Look below for the line containing "<!-- highway-bridge casing -->" and the line containing "Roger de Llúria</text>"; repeat exactly those two lines and all lines between them, and nothing else.

------------------------------------

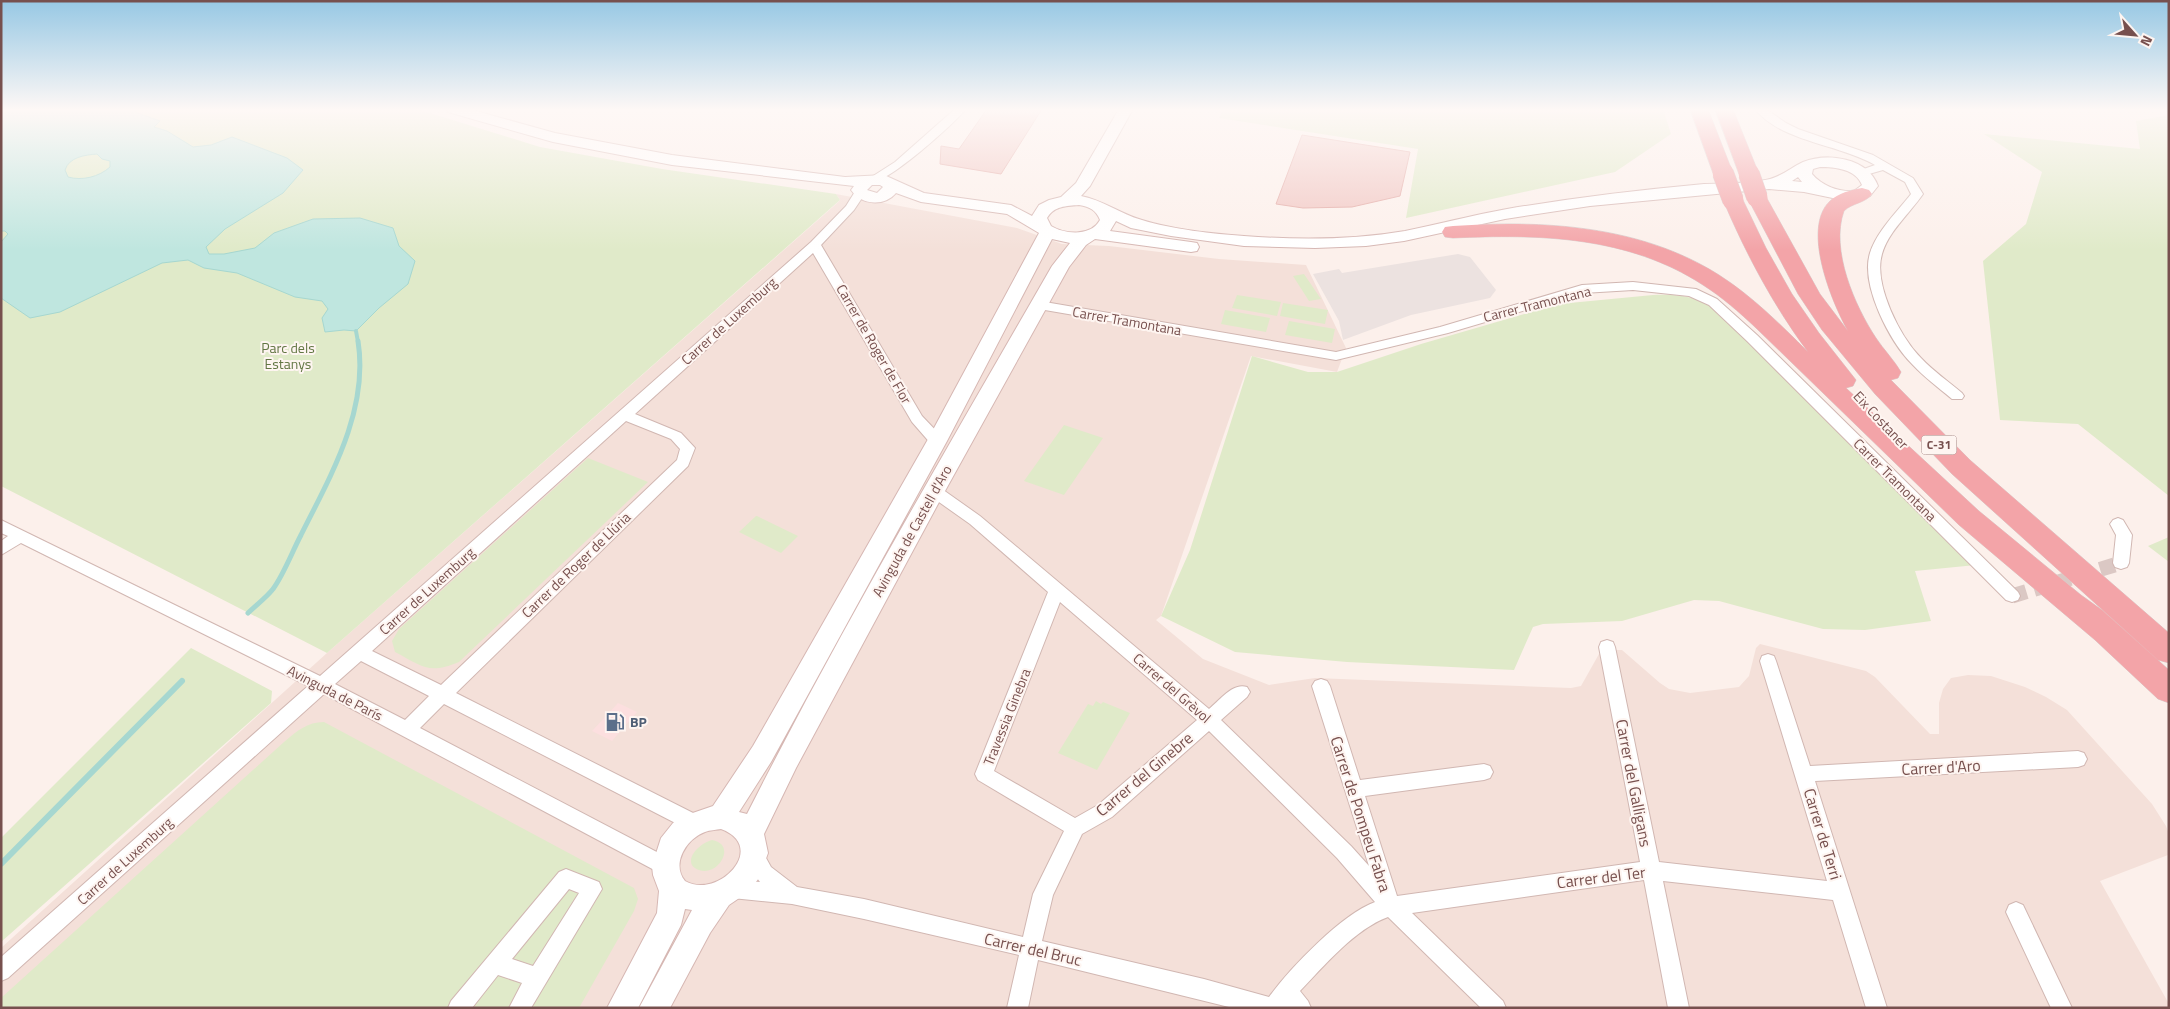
<svg xmlns="http://www.w3.org/2000/svg" width="2170" height="1009" font-family="'Titillium Web',sans-serif">
<style>
.residential{fill:#f4e0d9}
.commercial{fill:#fcdfdf}
.industrial{fill:#ece2e0}
.green{fill:#e0eac9}
.water{fill:#bfe6df;stroke:#a6d7d0;fill-rule:evenodd}
.lines{fill:none;stroke-linecap:round;stroke-linejoin:round}
.stream-far2{stroke:#a6d7d0;stroke-width:4}
.stream-far1{stroke:#a6d7d0;stroke-width:5}
.stream{stroke:#a6d7d0;stroke-width:6}
.building{fill:#f1c7c3;stroke:#e3a9a4}
.street-tunnel{stroke:#dbc8c4;stroke-width:15;stroke-dasharray:15 8;stroke-linecap:butt}
.street-casing{stroke:#d1b7b2;stroke-width:2}
.secondary-casing{stroke:#d6b7b3;stroke-width:2}
.highway-casing{stroke:#d9cecd;stroke-width:1}
.street{fill:#fff;fill-rule:evenodd}
.secondary{fill:#fff;fill-rule:evenodd}
.highway{fill:#f3a4a8;fill-rule:evenodd}
.highway-bridge-casing{stroke:#d9cecd;stroke-width:22;stroke-linecap:butt}
.highway-bridge{stroke:#f3a4a8;stroke-width:21}
.labels{text-anchor:middle;stroke-width:4;stroke-linejoin:round;paint-order:stroke}
.shield{fill:#fef5f1;stroke:#a0827f;stroke-width:1}
.shield-label{font-size:12px;font-weight:bold;fill:#77504e}
.street-label{font-size:14px;fill:#77504e;stroke:#fef5f1}
.park-label{font-size:14px;fill:#627643;stroke:#fef5f1}
.service-label{font-size:14px;font-weight:bold;fill:#4e5e75;stroke:#fef5f1;text-anchor:start}
.near-street-label{font-size:16px;fill:#77504e;stroke:#fef5f1}
</style>
<rect width="100%" height="100%" fill="#fcf0eb"/>
<!-- residential -->
<path class="residential" d="M836,194L1017,228L1062,244L1109,246L1219,259L1306,265L1346,348L1337,372L1251,356L1161,616L1156,620L1203,659L1269,685L1315,678L1571,688L1581,686L1599,654L1605,650H1622L1660,683L1669,689L1690,693L1739,687L1749,676L1756,648L1760,644L1866,671L1875,677L1930,734H1939V703L1943,689L1951,678L1968,675L1991,676L2025,687L2046,697L2067,710L2152,804L2166,826L2169,834L2168,855L2100,881L2169,1004V1008H1V948L327,653L835,205L840,200Z"/>
<!-- commercial -->
<path class="commercial" d="M618,703L637,712L612,741L592,731Z"/>
<!-- industrial -->
<path class="industrial" d="M1458,254L1470,257L1496,290L1490,298L1411,315L1343,340L1339,321L1313,274L1339,269L1342,273Z"/>
<!-- green -->
<path class="green" d="M1,109H417L540,147L662,169L836,194L840,200L327,653L1,486Z
M1223,109H1663L1671,134L1615,172L1406,218L1418,149L1219,118Z
M2169,115V496L2078,424L2000,420L1983,261L2026,224L2042,172L1984,134L2140,149L2136,121Z
M1304,274L1321,299L1309,301L1293,276Z
M1237,295L1281,302L1277,316L1232,308Z
M1653,295C1686,294 1698,298 1727,313L1976,565L1915,571L1931,621L1865,630L1823,629L1719,601L1694,600L1622,621L1543,624L1533,627L1514,670L1347,662L1235,652L1161,616L1190,550L1252,356L1308,372H1337L1421,344L1559,304Z
M1283,303L1328,310L1325,324L1280,316Z
M1225,310L1270,318L1266,332L1221,324Z
M1289,321L1335,329L1332,343L1285,335Z
M1064,425L1103,438L1064,495L1024,481Z
M588,458L648,482L459,662C428,675 422,666 395,652L392,641L399,629Z
M756,516H757L798,536L781,553L739,532Z
M2169,537V562L2148,546Z
M191,648L272,691L271,703L1,942V838Z
M1096,701L1101,704L1103,702L1130,713L1097,770L1058,753L1088,704L1093,706Z
M324,722L634,888L638,899L634,911L579,1008H1V998L284,742C297,731 307,722 324,722Z
M712,840C737,844 719,877 699,870C680,863 699,843 712,840Z"/>
<!-- water -->
<path class="water" d="M1,109H140L135,112L160,121L154,127L167,131L193,147L211,145L232,137L287,158L303,170L283,193L225,229L206,247L209,254H224L255,248L274,233L313,219L360,218L393,228L399,246L415,261L408,284L379,308L356,331L344,330L325,332L322,318L328,309L322,301L295,297L237,273L204,268L188,260L162,263L60,312L30,318L1,298V242L8,234L5,231H1ZM97,154L102,159L110,161V167C99,177 82,181 68,177L65,170C69,157 85,155 97,154Z"/>
<g class="lines">
<!-- stream-far2 -->
<path class="stream-far2" d="M356,331L358,342"/>
<!-- stream-far1 -->
<path class="stream-far1" d="M248,613C256,605 266,598 273,589C284,574 292,552 301,535C331,475 369,410 358,341"/>
<!-- stream -->
<path class="stream" d="M1,864L182,681"/>
</g>
<!-- building -->
<path class="building" d="M987,109H1042L1001,174L940,164L941,146L959,149Z
M1302,135L1410,152L1400,196L1352,207L1303,208L1276,204Z"/>
<g class="lines">
<!-- street-tunnel -->
<path class="street-tunnel" d="M2012,596L2121,563"/>
<!-- street casing -->
<g class="street-casing">
<path id="street" d="M955,109H966C955,123 885,186 870,182L868,180L870,178L895,162Z
M1755,109H1766L1786,123L1798,129L1873,155L1913,178L1923,194C1910,213 1888,232 1882,254C1873,284 1900,337 1921,358C1933,371 1948,381 1962,393L1964,396L1962,399H1952C1939,388 1924,377 1912,364C1890,342 1860,285 1870,253C1877,231 1897,212 1911,194L1905,182L1883,170L1862,176L1858,175L1856,173L1858,171L1875,165C1839,144 1781,142 1755,109Z
M860,189L866,192L854,210L821,245L922,416L942,437L944,441L942,445H932L912,422L813,253L635,414L681,433L695,448L688,466L456,693L701,817L703,823L701,829L694,832L687,829L444,704L420,728L672,860L675,866L672,872L665,875L658,872L324,694L8,978L1,981V957L308,686L21,543L1,555V541L8,536L1,533V520L320,676L811,242L846,206L856,190ZM626,421L671,439L680,449L677,460L441,685L372,651ZM361,661L429,696L405,720L335,684Z
M1633,282L1696,289L1717,299L1757,335L2018,592L2020,596L2018,600L2012,602L2006,600L1747,341L1709,305L1689,296L1633,290L1583,293L1448,333L1336,360L1039,309L1033,305L1039,301L1336,352L1440,327L1582,285Z
M934,486L939,487L980,516L1209,709C1220,700 1233,682 1247,687L1250,692L1247,697L1221,720L1351,846L1369,866L1312,686L1315,681L1321,679L1327,681L1330,686L1360,780L1484,764L1490,766L1493,772L1490,778L1484,780L1365,796L1397,896L1640,862L1599,647L1601,642L1607,640L1613,642L1615,647L1659,862L1827,881L1760,661L1762,656L1768,654L1774,656L1776,661L1810,766L2078,751L2084,753L2087,759L2084,765L2078,767L1815,781L1887,1008H1866L1833,900L1663,881L1689,1008H1668L1644,880L1412,913L1503,1001L1506,1008H1481L1388,917C1355,929 1324,966 1300,991L1308,1001L1311,1008H1233L1038,960L1028,1008H1007L1019,955L864,919L792,904L732,898L725,896L722,889L725,882L732,880L760,882L754,874L744,855L747,849L754,846L761,849L771,867L797,887L864,899L1023,937L1033,894L1064,831L978,780L975,774L1048,592L970,524L929,495L927,491L929,487ZM1060,602L1197,720L1098,805L1075,818L994,771ZM1209,731L1337,858L1375,902C1342,914 1290,968 1269,997L1204,979L1042,941L1053,895L1082,834L1112,817Z
M2118,518L2123,520L2132,535L2129,563L2127,567L2121,569L2115,567L2113,563L2116,535L2110,524L2113,520Z
M566,869L599,882L602,889L531,1008H509L522,983L498,975L472,1008H448L451,1001L559,872ZM569,889L579,893L533,966L512,959Z
M2016,902L2023,905L2072,1008H2051L2006,912L2009,905Z"/>
</g>
<!-- secondary casing -->
<g class="secondary-casing">
<path id="secondary" d="M446,109H469L555,133L672,155L845,177L884,175L924,193L1011,205L1032,216L1039,205L1049,200L1061,197L1076,183L1119,109H1133L1090,186L1081,196C1103,200 1120,214 1142,220C1171,229 1214,234 1244,236C1297,240 1353,240 1405,231C1439,224 1473,215 1507,209C1572,198 1638,190 1704,184C1725,183 1749,184 1770,179C1782,176 1792,167 1803,162C1828,152 1868,158 1878,186L1870,196L1857,200L1847,201L1804,192L1769,189L1590,206L1505,219L1404,241L1366,246L1315,248L1244,246L1171,236L1131,228L1116,221L1110,231L1191,242L1197,243L1199,247L1197,251L1191,252L1095,239L1086,245L1069,267L945,491L796,768L764,834L768,853L759,878L748,892L729,905L710,933L670,1008H639L692,910L685,909L681,925L638,1008H607L657,913L659,891L653,875L652,866L661,838L673,823L681,817L713,806L753,746L927,441L1039,233L1007,214L921,202L896,193C884,207 861,205 851,190L854,186L672,165L553,142L448,112ZM1820,167C1835,167 1856,169 1862,185L1854,191C1839,192 1822,186 1812,174L1813,169ZM1798,177L1802,182L1792,181ZM872,185H880L883,187L877,193L867,190ZM1079,205C1090,207 1096,210 1100,220C1091,237 1064,234 1051,226L1047,218C1054,206 1066,206 1079,205ZM1052,239L1070,243L1052,266C948,447 841,628 747,814L739,812L771,762L947,441ZM721,829C769,847 718,900 685,881C671,864 686,839 705,832C710,830 716,830 721,829Z"/>
</g>
<!-- highway casing -->
<g class="highway-casing">
<path id="highway" d="M1690,109H1708L1733,173L1730,177L1723,179L1716,177L1713,173Z
M1715,109H1733L1759,174L1756,178L1749,180L1742,178L1739,174Z
M1862,188L1869,190L1872,194C1866,203 1852,203 1844,211C1830,250 1855,306 1876,338C1884,350 1894,360 1901,372L1898,378L1891,380L1970,460L2169,633V663L2158,660L1952,474L1875,394L1822,330L1798,294L1747,197L1750,193L1757,191L1764,193L1820,294L1848,331C1832,303 1801,228 1830,201C1838,193 1851,190 1862,188Z
M1733,194L1740,196L1743,200L1766,248L1792,294L1819,333L1856,380L1853,386L1846,388L1979,511L2081,595L2102,610L2169,670V703L2158,699L2095,640L1959,525L1756,328C1739,312 1722,297 1703,285C1628,236 1539,234 1453,238L1445,237L1442,232L1445,227L1453,226C1543,220 1640,225 1719,275C1752,296 1780,324 1808,352C1773,305 1746,254 1723,200L1726,196Z"/>
</g>
<!-- street -->
<use href="#street" class="street"/>
<!-- secondary -->
<use href="#secondary" class="secondary"/>
<!-- highway -->
<use href="#highway" class="highway"/>
<!-- highway-bridge casing -->
<g class="highway-bridge-casing">
<path id="highway-bridge" d="M1723,173L1733,200
M1749,174L1757,197"/>
</g>
<!-- highway-bridge -->
<use href="#highway-bridge" class="highway-bridge"/>
</g>
<!-- sky -->
<linearGradient id="sky" x2="0" y2="1"><stop stop-color="#97c8e4"/><stop offset="0.44" stop-color="#fef8f6"/><stop offset="1" stop-color="#fef8f6" stop-opacity="0"/></linearGradient>
<rect width="2170" height="250" fill="url(#sky)"/>
<!-- icons -->
<defs>
<g id="fuel-bare" transform="scale(1.5)"><path d="M-5.5-6h7V0h2V4h1.3V-2.5L3-4.5l.8-.8L6-3V5H2.5V1h-1V6h-7ZM-4.2-4.7v3.2H.2V-4.7Z" fill="#5c6f8a" stroke="#fef5f1" stroke-width="2.5" paint-order="stroke"/></g>
</defs>
<g fill-rule="evenodd">
<use href="#fuel-bare" x="615" y="722"/>
</g>
<g class="labels">
<!-- shield labels -->
<rect class="shield" x="1921.5" y="435.5" width="35" height="19" rx="4"/>
<g class="shield-label">
<text x="1939" y="449">C-31</text>
</g>
<!-- street labels -->
<g class="street-label">
<text transform="translate(1537 304) rotate(-14)" y="5">Carrer Tramontana</text>
<text transform="translate(729 321) rotate(-42)" y="5">Carrer de Luxemburg</text>
<text transform="translate(1127 321) rotate(10)" y="5">Carrer Tramontana</text>
<text transform="translate(874 344) rotate(60)" y="5">Carrer de Roger de Flor</text>
<text transform="translate(1881 420) rotate(47)" y="5">Eix Costaner</text>
<text transform="translate(1895 480) rotate(45)" y="5">Carrer Tramontana</text>
<text transform="translate(912 531) rotate(-61)" y="5">Avinguda de Castell d'Aro</text>
<text transform="translate(576 565) rotate(-44)" y="5">Carrer de Roger de Llúria</text>
<text transform="translate(427 591) rotate(-42)" y="5">Carrer de Luxemburg</text>
<text transform="translate(1172 688) rotate(41)" y="5">Carrer del Grèvol</text>
<text transform="translate(335 693) rotate(27)" y="5">Avinguda de París</text>
<text transform="translate(1007 717) rotate(-68)" y="5">Travessia Ginebra</text>
<text transform="translate(125 861) rotate(-42)" y="5">Carrer de Luxemburg</text>
</g>
<!-- park labels -->
<g class="park-label">
<text x="288" y="353">Parc dels<tspan x="288" dy="16">Estanys</tspan></text>
</g>
<!-- service labels -->
<g class="service-label">
<text x="630" y="727">BP</text>
</g>
<!-- near-street labels -->
<g class="near-street-label">
<text transform="translate(1941 767) rotate(-3)" y="6">Carrer d'Aro</text>
<text transform="translate(1144 774) rotate(-40)" y="6">Carrer del Ginebre</text>
<text transform="translate(1634 783) rotate(79)" y="6">Carrer del Galligans</text>
<text transform="translate(1361 814) rotate(72)" y="6">Carrer de Pompeu Fabra</text>
<text transform="translate(1823 834) rotate(73)" y="6">Carrer de Terri</text>
<text transform="translate(1601 877) rotate(-7)" y="6">Carrer del Ter</text>
<text transform="translate(1033 949) rotate(13)" y="6">Carrer del Bruc</text>
</g>
</g>
<!-- border -->
<rect width="2170" height="1009" fill="none" stroke="#77504e" stroke-width="5"/>
<!-- north arrow -->
<g transform="translate(2135 35) rotate(117)" stroke="#fef5f1" stroke-width="4" paint-order="stroke">
<path d="M0-4L9 19L0 12L-9 19Z" fill="#77504e"/>
<text y="-8" font-size="14" font-weight="bold" text-anchor="middle" fill="#77504e">N</text>
</g>
</svg>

------------------------------------

# RESPONSE TO THIS EXERCISE
<!-- highway-bridge casing -->
<g class="highway-bridge-casing">
<path id="highway-bridge" d="M1723,173L1733,200
M1749,174L1757,197"/>
</g>
<!-- highway-bridge -->
<use href="#highway-bridge" class="highway-bridge"/>
</g>
<!-- sky -->
<linearGradient id="sky" x2="0" y2="1"><stop stop-color="#97c8e4"/><stop offset="0.44" stop-color="#fef8f6"/><stop offset="1" stop-color="#fef8f6" stop-opacity="0"/></linearGradient>
<rect width="2170" height="250" fill="url(#sky)"/>
<!-- icons -->
<defs>
<g id="fuel-bare" transform="scale(1.5)"><path d="M-5.5-6h7V0h2V4h1.3V-2.5L3-4.5l.8-.8L6-3V5H2.5V1h-1V6h-7ZM-4.2-4.7v3.2H.2V-4.7Z" fill="#5c6f8a" stroke="#fef5f1" stroke-width="2.5" paint-order="stroke"/></g>
</defs>
<g fill-rule="evenodd">
<use href="#fuel-bare" x="615" y="722"/>
</g>
<g class="labels">
<!-- shield labels -->
<rect class="shield" x="1921.5" y="435.5" width="35" height="19" rx="4"/>
<g class="shield-label">
<text x="1939" y="449">C-31</text>
</g>
<!-- street labels -->
<g class="street-label">
<text transform="translate(1537 304) rotate(-14)" y="5">Carrer Tramontana</text>
<text transform="translate(729 321) rotate(-42)" y="5">Carrer de Luxemburg</text>
<text transform="translate(1127 321) rotate(10)" y="5">Carrer Tramontana</text>
<text transform="translate(874 344) rotate(60)" y="5">Carrer de Roger de Flor</text>
<text transform="translate(1881 420) rotate(47)" y="5">Eix Costaner</text>
<text transform="translate(1895 480) rotate(45)" y="5">Carrer Tramontana</text>
<text transform="translate(912 531) rotate(-61)" y="5">Avinguda de Castell d'Aro</text>
<text transform="translate(576 565) rotate(-44)" y="5">Carrer de Roger de Llúria</text>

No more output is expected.